Is He Masturbating Because I Don’t Satisfy Him?
This is probably the most common worry I see. Women stressing that their partner isn’t satisfied by them because they have caught them having a sneaky wank in the bathroom or something. Let me assure you THIS IS NOT TRUE! Men could have sex every day for a month and still tug off in the shower. Men can have the most mind-blowing pornstar sex they’ve ever had in their lives, and they’ll still wake up and have a wank before work. They just do! I’d say partly it’s habit (I remember a guy I know once quipped he masturbated in the shower so often he got a hard on when it rained), and partly its just a release.
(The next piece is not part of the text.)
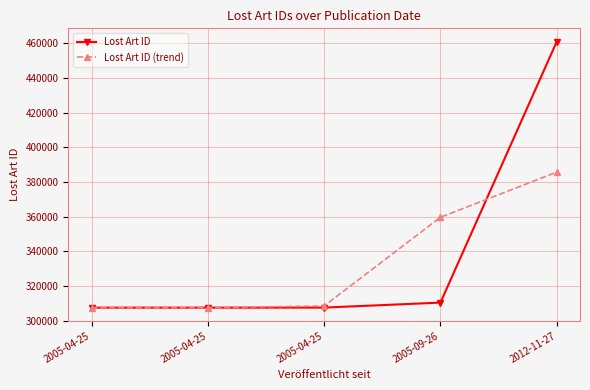

What are all the series names shown in the legend?

Lost Art ID, Lost Art ID (trend)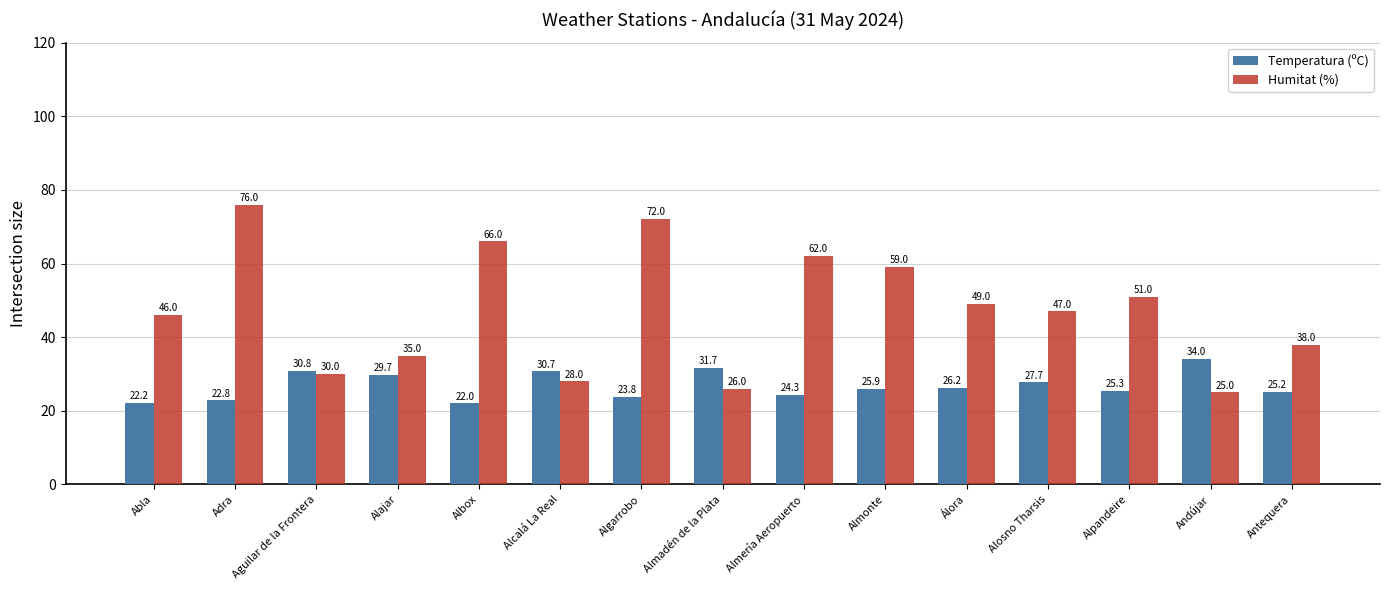

Which category has the highest value in the Humitat (%) series?

Adra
It’s relaxing and feels great, and without the background of the entire history of the universe telling them it’s disgusting and wrong… Well fuck, why wouldn’t they?
He Touches Himself Differently To How He Likes You To
This is another thing that carries on from my last comments. Most of the time, for guys, masturbation is about getting off quickly and getting back to whatever they were doing. Whereas women often state that they like to seduce themselves, turn themselves on, savour and indulge in the experience, mostly for guys (from the ones I’ve been talking to about this) it’s about getting off quickly. It’s often far more vigorous and hard-fisted than he gets you to touch him, and is usually for the sole purpose of ejaculating, not necessarily the seduction and build up that playing with a partner has.
The Girls In Porn Are Not Your Competition
I have had so many women write to me worried about their partner’s porn use. The most common stress being “If he has me, a real life woman, why does he need to watch them? Am I not good enough?” The answer to that is the same answer I give to men who think their partner’s vibrator is there to replace them… Stop worrying, it’s not about anything you lack, it’s purely an extension or enhancement for a particular moment. Like many women who like to read erotica to get off, men absolutely love visual stimulation. It’s hot and sexy and a massive turn on… But it’s pretty superficial compared to the real thing. Yes, there are instances where porn use can be a worry. If it begins to take over every day things and starts to impact on your intimacy together then perhaps it might be an idea to talk to them about it or seek out profession help (although sex/porn addiction is definitely a controversial and dividing topic among sex therapists), but if it’s just something he does when he’s bored or alone or having a personal moment, it’s really nothing to worry about or take too personally.
He’d Love To Do It Together
Seriously, so many guys get so turned on by watching their partner masturbate, and they really want you to feel the same. This is where a lot of guys enjoy the slower, more sensual masturbation; when they’re “performing” for someone. Mutual masturbation can be an incredible turn on for both partners. Watching someone touch themselves while they watch you touch yourself can be the ultimate in horniness, and can add a whole new dimension to your sex life. Give it a try! Love the fact that your partner is in tune with their body and wants to share their private moments with you.